Directly into Silas Quinn’s old house in Jubilation.

I didn’t recognize it at first, because it had changed a lot over the years. But then I saw the man I’d originally thought was Gene when he’d first arrived on set. His name was Neil Sylvester and he was Quinn’s great-great-grandson. He was also as tightly wound and tense now as he’d been when I’d first seen him.

He was sitting at a table in what had long ago been Melody’s kitchen, wearing a silk bathrobe with a green-and-brown paisley print that hung open to reveal his beer belly and a sagging tattoo of a tired-looking dragon on his man-boob.

It was not a pretty sight.

He had a can of beer open on the table in front of him, and he spun it around and around, making patterns with the condensation.

It wasn’t until he spoke that I realized there was another man in the kitchen with him.

“Look, Skip,” he said. “I think it’s time to quit.”

“You really want to spend the rest of your life in jail?” the other man asked, and I realized he was that actor Trace Marcus’s assistant.

Neil shook his head. “I won’t,” he said. “I borrowed some money—that’s my only crime. I’m not involved—”
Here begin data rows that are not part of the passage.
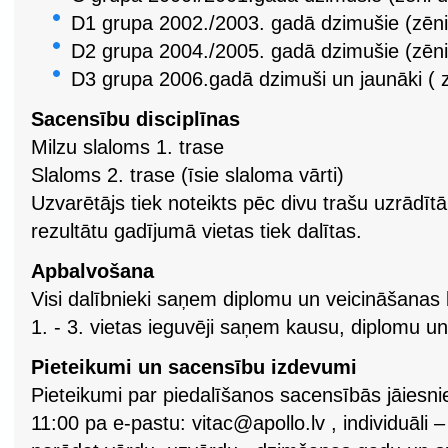
D1 grupa 2002./2003. gadā dzimušie (zēni
D2 grupa 2004./2005. gadā dzimušie (zēni
D3 grupa 2006.gadā dzimuši un jaunāki ( 
Sacensību disciplīnas
Milzu slaloms 1. trase
Slaloms 2. trase (īsie slaloma vārti)
Uzvarētājs tiek noteikts pēc divu trašu uzrādī
rezultātu gadījumā vietas tiek dalītas.
Apbalvošana
Visi dalībnieki saņem diplomu un veicināšanas 
1. - 3. vietas ieguvēji saņem kausu, diplomu u
Pieteikumi un sacensību izdevumi
Pieteikumi par piedalīšanos sacensībās jāiesnie
11:00 pa e-pastu:
vitac@apollo.lv
, individuāli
“Oh, you are,” Skip said, and his phone rang, interrupting him. He answered it with words that chilled me. “Yeah, this is Loco.”

Skip Smith was
Loco
—the man that tall Brian of the former ponytail had been talking to after Wayne’s murder.

“Good,” he said into his phone, telling Neil, “Brian is following them. They’re heading back to Jubilation. He hasn’t got them yet, but he will. Soon. He’s calling us now because he’s going to turn on the machine, which means he’ll be out of touch, too.”